From 1855, until his retirement in 1885, von Stein was a professor of Political economy at the University of Vienna. His work from that period is considered as the basis of the international science of public administration. He also influenced the practice of public finance.

In 1882, Japanese Prime Minister of Japan Itō Hirobumi headed a delegation to Europe to study western governmental systems. The delegation went first to Berlin, where they were instructed by Rudolf von Gneist, and then Vienna, where Stein was lecturing at the University of Vienna. As with Gneist, Stein's message to the Japanese delegation was that universal suffrage and party politics should be avoided. Stein held that the state was above society, and that the purpose of the state was to bring about social reform, which was implemented from the monarchy down to the common people.

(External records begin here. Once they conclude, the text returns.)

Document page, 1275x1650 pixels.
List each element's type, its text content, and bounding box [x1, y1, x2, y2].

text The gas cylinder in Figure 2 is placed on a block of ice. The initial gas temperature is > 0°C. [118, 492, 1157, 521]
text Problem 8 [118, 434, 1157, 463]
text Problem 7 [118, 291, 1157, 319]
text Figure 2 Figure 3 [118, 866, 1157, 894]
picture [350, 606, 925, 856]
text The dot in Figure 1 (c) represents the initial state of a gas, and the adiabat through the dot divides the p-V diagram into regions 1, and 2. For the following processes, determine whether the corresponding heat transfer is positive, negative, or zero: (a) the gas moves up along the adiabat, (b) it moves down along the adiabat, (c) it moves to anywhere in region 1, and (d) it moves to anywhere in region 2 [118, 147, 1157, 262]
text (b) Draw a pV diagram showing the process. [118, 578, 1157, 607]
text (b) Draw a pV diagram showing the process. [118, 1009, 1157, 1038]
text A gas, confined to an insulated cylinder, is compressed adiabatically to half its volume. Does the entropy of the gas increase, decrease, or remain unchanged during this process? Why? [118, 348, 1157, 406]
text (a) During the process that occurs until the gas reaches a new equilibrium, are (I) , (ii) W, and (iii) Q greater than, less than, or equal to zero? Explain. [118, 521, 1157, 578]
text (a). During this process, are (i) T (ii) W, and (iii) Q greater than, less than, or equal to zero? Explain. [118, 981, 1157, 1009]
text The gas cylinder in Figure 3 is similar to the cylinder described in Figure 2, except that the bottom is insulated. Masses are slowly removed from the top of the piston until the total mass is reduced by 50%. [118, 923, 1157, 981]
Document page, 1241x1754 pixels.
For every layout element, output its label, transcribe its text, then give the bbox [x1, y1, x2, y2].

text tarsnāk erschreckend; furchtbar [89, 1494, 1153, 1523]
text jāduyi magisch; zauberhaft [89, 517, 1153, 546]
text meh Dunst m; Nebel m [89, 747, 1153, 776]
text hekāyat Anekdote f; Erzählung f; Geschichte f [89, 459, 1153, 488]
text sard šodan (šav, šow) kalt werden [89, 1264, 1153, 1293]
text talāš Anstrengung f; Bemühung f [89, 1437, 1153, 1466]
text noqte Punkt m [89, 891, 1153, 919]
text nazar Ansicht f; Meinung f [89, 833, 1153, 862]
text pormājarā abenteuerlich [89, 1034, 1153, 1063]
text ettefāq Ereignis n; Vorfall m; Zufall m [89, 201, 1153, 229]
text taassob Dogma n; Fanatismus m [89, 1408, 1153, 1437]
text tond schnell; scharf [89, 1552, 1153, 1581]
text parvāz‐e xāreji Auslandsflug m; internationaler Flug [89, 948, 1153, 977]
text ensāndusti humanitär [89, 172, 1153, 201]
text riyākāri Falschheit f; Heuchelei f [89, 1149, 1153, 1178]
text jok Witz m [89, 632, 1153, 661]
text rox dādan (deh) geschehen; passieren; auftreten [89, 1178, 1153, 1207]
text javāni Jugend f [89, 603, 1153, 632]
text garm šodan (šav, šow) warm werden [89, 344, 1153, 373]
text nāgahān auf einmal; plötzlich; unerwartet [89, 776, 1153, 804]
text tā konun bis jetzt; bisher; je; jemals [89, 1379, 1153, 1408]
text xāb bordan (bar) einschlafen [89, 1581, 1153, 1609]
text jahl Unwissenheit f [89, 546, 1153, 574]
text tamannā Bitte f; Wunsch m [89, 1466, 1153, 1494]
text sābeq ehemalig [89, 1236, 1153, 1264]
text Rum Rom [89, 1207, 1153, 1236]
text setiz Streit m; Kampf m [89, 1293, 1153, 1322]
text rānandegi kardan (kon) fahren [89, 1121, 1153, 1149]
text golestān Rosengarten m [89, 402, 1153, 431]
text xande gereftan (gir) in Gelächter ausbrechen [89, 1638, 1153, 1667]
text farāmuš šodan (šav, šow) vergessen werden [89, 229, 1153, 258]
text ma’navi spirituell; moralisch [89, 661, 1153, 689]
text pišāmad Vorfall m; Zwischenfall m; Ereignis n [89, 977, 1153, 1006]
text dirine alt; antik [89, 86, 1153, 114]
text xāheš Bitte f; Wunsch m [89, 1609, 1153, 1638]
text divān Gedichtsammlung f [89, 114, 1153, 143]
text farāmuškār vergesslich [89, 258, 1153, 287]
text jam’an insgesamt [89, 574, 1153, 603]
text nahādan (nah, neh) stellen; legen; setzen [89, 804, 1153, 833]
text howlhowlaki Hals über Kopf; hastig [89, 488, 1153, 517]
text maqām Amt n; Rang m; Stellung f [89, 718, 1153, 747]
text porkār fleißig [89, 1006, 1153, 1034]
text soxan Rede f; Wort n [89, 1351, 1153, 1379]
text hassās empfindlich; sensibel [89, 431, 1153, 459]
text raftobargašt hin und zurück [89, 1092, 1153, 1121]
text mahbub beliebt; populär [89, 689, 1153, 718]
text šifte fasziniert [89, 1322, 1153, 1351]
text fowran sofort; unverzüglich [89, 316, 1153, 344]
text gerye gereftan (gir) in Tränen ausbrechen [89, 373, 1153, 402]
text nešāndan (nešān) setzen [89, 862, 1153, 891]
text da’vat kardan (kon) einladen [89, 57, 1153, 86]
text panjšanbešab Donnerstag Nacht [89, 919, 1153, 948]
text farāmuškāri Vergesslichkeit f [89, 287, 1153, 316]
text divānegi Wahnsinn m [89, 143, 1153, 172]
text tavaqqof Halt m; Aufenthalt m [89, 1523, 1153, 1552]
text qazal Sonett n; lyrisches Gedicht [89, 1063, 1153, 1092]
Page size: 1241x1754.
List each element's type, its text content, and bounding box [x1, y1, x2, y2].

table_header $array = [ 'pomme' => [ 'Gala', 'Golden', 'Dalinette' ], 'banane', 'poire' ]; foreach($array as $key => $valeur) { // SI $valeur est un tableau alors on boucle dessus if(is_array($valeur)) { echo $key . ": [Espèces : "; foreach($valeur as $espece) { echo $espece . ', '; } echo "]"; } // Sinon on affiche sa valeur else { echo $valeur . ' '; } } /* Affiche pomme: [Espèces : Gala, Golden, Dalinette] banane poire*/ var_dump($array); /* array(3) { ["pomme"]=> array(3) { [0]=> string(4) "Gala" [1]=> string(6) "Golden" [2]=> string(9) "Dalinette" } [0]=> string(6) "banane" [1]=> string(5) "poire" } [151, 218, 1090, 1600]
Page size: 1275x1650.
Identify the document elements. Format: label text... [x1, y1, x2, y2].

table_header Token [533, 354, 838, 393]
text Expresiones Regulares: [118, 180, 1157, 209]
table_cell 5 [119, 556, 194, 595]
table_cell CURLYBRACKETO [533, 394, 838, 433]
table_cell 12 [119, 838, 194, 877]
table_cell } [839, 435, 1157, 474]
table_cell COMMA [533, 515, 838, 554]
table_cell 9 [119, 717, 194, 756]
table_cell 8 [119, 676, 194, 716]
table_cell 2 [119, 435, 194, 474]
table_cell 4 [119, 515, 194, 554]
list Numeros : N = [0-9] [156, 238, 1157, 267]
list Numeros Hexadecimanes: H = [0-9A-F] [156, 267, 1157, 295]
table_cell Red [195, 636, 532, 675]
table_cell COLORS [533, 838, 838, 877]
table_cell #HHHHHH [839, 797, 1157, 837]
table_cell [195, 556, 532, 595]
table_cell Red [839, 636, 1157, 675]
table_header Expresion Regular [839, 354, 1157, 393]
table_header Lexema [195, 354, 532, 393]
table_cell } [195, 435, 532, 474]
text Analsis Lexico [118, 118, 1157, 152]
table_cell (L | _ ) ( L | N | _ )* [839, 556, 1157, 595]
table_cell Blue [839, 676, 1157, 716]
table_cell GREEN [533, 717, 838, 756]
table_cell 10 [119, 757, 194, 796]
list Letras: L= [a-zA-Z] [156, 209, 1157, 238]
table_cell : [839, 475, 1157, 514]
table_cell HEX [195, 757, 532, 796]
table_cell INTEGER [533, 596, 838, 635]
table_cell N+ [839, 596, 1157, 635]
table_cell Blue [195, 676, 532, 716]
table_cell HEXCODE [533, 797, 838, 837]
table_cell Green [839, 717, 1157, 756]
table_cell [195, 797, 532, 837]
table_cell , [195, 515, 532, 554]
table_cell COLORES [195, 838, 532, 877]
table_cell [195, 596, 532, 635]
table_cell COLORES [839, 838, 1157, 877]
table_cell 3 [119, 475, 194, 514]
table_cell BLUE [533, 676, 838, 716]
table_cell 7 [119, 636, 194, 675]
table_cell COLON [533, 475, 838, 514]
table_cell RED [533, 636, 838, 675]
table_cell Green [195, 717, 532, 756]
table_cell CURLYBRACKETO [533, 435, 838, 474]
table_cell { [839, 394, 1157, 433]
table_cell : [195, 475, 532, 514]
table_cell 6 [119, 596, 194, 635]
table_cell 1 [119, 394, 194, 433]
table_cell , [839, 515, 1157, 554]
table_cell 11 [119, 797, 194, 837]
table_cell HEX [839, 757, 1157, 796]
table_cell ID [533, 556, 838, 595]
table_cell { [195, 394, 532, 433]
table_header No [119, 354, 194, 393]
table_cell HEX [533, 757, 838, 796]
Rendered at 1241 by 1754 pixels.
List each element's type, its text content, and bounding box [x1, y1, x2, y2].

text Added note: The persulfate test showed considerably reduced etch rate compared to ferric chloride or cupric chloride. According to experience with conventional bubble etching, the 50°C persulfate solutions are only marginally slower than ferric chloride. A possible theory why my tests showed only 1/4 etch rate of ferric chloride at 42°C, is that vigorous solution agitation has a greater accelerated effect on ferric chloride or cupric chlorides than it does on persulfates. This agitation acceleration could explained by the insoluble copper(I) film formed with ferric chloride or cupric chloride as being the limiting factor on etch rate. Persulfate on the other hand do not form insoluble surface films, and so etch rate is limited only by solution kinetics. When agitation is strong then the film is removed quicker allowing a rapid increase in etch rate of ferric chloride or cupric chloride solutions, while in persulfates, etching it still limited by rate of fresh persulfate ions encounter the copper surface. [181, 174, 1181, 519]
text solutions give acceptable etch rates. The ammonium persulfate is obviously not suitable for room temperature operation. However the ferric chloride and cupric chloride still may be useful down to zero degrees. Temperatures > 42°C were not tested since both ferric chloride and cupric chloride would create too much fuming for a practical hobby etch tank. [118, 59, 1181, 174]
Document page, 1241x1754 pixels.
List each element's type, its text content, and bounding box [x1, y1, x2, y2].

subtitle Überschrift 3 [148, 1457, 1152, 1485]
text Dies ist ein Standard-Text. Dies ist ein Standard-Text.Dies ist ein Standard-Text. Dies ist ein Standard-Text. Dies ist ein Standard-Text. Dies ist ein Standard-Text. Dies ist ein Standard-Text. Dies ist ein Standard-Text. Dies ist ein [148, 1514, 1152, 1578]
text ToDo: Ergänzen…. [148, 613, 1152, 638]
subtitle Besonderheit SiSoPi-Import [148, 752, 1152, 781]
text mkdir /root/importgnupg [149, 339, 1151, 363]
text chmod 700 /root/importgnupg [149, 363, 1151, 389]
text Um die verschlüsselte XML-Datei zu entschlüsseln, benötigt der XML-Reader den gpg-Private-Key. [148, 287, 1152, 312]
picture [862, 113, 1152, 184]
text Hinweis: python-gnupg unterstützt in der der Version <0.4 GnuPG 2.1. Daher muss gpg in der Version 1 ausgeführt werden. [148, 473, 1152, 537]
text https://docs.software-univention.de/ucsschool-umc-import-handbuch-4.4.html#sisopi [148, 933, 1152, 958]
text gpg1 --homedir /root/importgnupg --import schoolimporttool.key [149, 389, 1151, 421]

However, Stein is best known for the fact that he applied Hegel's dialectic to the area of public administration and the national economy, in order to improve the systematics of these sciences, although he did not neglect the historical aspects.

Stein analyzed the class state of his time and compared it with the welfare state. He outlined an economic interpretation of history that included concepts of the proletariat and of class struggle, but he shared the fear of violent revolution common among middle-class liberals and advocated reformist solutions instead. He gave emphasis to the "Social Question" that the industrial worker in a capitalist country has no chance to acquire property and capital by work, which was to be addressed by a program of welfare state and social administration arranged according to the liberal principle of free and equal individual chances.

Despite a similarity of his ideas with those of Marxism, the extent of Stein's influence on Karl Marx is uncertain. However, Marx shows by scattered remarks on von Stein that he was aware of his highly influential book from 1842 on communist thought in France. For instance in The German Ideology (1845–46), Stein is mentioned, but only as the writer of his 1842 book.

Stein died at his home in Hadersdorf-Weidlingau in the Penzing District of Vienna and was buried at the Matzleinsdorf Protestant Cemetery.

== Books ==
- Der Sozialismus und Kommunismus des heutigen Frankreich, Leipzig 1842, second edition, 1847.
- Die sozialistischen und kommunistischen Bewegungen seit der dritten französischen Revolution, Stuttgart, 1848.
- Geschichte der sozialen Bewegung in Frankreich von 1789 bis auf unsere Tage, Leipzig, 1850, 3 volumes.
- Geschichte des französischen Strafrechts, Basel, 1847.
- Französische Staats- und Rechtsgeschichte, Basel, 1846- 1848, 3 volumes.
- System der Staatswissenschaft, Volume 1: Statistik, Basel, 1852; Volume 2: Gesellschaftslehre, Basel, 1857.
- Die neue Gestaltung der Geld- und Kreditverhältnisse in Österreichklñjo , Vienna, 1855.
- Lehrbuch der Volkswirtschaft, Vienna, 1858; third edition as Lehrbuch der Nationalökonomie, third edition,1887.
- Lehrbuch der Finanzwissenschaft, Leipzig, 1860; fifth edition, 1885 - 1886, 4 volumes.
- Die Lehre vom Heerwesen, Stuttgart, 1872.
- Verwaltungslehre, Stuttgart, 1865- 1884, 8 volumes.
- Handbuch der Verwaltungslehre, Stuttgart, 1870; third edition, 1889, 3 volumes.